PROBLEM DESCRIPTION: Starting at the line that contains "# In the long" and running through the end of the records, update those lines by replacing "Povray" with "POV-Ray" and leaving everything else unchanged. Give back only those lines.
[RECORDED DATA]
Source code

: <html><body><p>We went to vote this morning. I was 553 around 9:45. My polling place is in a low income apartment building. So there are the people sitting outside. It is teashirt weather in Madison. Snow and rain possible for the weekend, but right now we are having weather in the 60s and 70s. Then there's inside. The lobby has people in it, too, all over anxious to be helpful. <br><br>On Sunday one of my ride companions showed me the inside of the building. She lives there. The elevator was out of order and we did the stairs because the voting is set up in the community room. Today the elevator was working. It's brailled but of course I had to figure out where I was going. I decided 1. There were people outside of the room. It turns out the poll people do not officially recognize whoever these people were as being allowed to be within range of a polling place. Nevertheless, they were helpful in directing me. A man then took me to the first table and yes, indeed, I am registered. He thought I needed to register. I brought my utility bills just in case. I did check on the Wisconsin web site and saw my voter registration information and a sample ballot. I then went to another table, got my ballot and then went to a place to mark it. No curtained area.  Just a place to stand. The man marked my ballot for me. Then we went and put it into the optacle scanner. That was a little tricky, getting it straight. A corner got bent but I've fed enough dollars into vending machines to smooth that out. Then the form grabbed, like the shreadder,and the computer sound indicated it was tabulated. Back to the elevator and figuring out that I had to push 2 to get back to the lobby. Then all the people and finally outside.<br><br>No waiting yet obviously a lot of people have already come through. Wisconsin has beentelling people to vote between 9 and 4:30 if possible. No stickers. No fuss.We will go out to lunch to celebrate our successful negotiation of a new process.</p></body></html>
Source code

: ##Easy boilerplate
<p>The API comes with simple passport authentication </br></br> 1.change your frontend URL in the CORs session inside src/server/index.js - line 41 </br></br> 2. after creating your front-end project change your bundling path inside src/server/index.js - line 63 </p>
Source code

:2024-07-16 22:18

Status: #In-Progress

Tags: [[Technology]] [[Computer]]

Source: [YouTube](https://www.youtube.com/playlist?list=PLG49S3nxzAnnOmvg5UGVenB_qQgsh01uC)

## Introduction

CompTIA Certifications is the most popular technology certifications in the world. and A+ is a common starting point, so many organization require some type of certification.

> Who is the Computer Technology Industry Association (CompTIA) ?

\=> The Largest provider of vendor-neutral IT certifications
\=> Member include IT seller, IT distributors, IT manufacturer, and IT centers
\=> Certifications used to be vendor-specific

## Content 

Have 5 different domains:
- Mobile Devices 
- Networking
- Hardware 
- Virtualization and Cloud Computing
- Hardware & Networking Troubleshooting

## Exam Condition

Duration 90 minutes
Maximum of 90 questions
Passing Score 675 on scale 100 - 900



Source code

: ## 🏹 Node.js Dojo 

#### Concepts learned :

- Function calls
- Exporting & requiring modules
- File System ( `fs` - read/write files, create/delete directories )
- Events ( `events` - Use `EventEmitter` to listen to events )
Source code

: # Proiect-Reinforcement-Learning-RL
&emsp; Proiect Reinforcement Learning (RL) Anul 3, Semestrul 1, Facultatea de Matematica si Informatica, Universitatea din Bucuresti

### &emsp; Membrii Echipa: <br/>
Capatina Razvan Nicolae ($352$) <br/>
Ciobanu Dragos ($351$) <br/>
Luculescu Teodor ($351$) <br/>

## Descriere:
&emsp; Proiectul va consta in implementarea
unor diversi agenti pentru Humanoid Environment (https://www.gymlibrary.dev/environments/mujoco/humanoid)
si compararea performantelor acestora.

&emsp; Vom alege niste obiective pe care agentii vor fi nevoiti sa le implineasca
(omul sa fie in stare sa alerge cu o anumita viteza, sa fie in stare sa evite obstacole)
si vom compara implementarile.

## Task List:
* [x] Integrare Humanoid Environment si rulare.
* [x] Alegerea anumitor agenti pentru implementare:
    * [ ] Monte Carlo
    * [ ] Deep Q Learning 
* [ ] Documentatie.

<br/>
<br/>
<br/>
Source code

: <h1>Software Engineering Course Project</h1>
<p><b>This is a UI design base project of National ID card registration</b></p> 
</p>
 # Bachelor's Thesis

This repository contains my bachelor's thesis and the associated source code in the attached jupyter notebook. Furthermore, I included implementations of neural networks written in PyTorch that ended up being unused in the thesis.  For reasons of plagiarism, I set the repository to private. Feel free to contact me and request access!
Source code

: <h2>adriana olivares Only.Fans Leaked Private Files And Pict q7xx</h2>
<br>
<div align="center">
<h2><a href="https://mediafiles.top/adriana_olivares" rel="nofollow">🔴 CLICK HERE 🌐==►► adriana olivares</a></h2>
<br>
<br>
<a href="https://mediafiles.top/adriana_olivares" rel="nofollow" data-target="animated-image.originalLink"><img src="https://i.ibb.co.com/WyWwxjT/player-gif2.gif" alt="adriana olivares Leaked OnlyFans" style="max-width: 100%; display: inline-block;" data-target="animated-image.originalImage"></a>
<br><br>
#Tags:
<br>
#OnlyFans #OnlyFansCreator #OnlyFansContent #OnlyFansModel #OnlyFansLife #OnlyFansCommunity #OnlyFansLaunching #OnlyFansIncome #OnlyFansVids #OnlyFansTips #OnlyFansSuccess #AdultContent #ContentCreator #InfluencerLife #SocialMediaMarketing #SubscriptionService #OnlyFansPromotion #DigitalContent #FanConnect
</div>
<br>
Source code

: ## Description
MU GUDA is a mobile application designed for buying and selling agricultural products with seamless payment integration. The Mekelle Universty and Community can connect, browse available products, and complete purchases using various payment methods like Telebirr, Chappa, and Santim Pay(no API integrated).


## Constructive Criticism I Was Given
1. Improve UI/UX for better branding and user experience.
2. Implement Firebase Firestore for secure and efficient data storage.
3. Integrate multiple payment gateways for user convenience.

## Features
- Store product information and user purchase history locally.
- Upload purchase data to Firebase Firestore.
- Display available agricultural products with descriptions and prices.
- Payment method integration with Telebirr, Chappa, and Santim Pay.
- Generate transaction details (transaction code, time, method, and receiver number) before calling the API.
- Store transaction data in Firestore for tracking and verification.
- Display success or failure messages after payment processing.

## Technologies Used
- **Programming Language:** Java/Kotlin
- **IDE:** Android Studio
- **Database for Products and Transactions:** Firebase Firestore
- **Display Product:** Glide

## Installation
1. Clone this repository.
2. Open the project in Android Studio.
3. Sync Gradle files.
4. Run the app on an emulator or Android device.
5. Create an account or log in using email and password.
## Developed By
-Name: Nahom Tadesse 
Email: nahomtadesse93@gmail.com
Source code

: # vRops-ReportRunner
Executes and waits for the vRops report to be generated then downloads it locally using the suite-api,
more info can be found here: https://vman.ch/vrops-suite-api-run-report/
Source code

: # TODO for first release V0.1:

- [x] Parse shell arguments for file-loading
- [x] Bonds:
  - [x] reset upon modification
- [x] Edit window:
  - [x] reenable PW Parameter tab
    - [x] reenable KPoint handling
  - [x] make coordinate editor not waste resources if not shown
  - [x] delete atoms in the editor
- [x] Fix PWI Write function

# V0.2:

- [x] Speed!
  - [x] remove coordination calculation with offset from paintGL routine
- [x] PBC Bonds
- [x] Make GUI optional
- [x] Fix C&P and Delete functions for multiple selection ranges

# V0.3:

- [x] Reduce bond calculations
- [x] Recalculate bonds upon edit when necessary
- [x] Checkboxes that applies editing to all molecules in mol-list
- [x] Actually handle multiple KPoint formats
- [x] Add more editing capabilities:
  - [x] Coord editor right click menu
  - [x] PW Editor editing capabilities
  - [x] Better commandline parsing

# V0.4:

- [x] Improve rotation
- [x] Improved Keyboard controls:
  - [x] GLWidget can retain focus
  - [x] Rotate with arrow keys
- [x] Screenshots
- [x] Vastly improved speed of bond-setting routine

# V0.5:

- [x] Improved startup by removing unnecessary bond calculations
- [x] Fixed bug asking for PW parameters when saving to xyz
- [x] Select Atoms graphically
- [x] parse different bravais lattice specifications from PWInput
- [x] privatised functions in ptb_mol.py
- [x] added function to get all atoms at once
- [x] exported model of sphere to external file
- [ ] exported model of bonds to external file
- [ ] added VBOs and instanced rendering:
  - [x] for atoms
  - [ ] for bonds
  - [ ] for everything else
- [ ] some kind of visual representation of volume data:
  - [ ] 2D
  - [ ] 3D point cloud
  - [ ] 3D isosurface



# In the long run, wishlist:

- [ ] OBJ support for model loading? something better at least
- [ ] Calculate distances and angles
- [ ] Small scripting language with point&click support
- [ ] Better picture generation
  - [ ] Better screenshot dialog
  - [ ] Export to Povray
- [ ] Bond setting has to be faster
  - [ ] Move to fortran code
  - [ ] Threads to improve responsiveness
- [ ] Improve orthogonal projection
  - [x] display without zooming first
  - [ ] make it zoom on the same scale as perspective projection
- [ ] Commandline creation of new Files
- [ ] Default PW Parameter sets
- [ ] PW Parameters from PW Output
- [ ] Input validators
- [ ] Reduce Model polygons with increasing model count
[/RECORDED DATA]
THE ANSWER:
# In the long run, wishlist:

- [ ] OBJ support for model loading? something better at least
- [ ] Calculate distances and angles
- [ ] Small scripting language with point&click support
- [ ] Better picture generation
  - [ ] Better screenshot dialog
  - [ ] Export to POV-Ray
- [ ] Bond setting has to be faster
  - [ ] Move to fortran code
  - [ ] Threads to improve responsiveness
- [ ] Improve orthogonal projection
  - [x] display without zooming first
  - [ ] make it zoom on the same scale as perspective projection
- [ ] Commandline creation of new Files
- [ ] Default PW Parameter sets
- [ ] PW Parameters from PW Output
- [ ] Input validators
- [ ] Reduce Model polygons with increasing model count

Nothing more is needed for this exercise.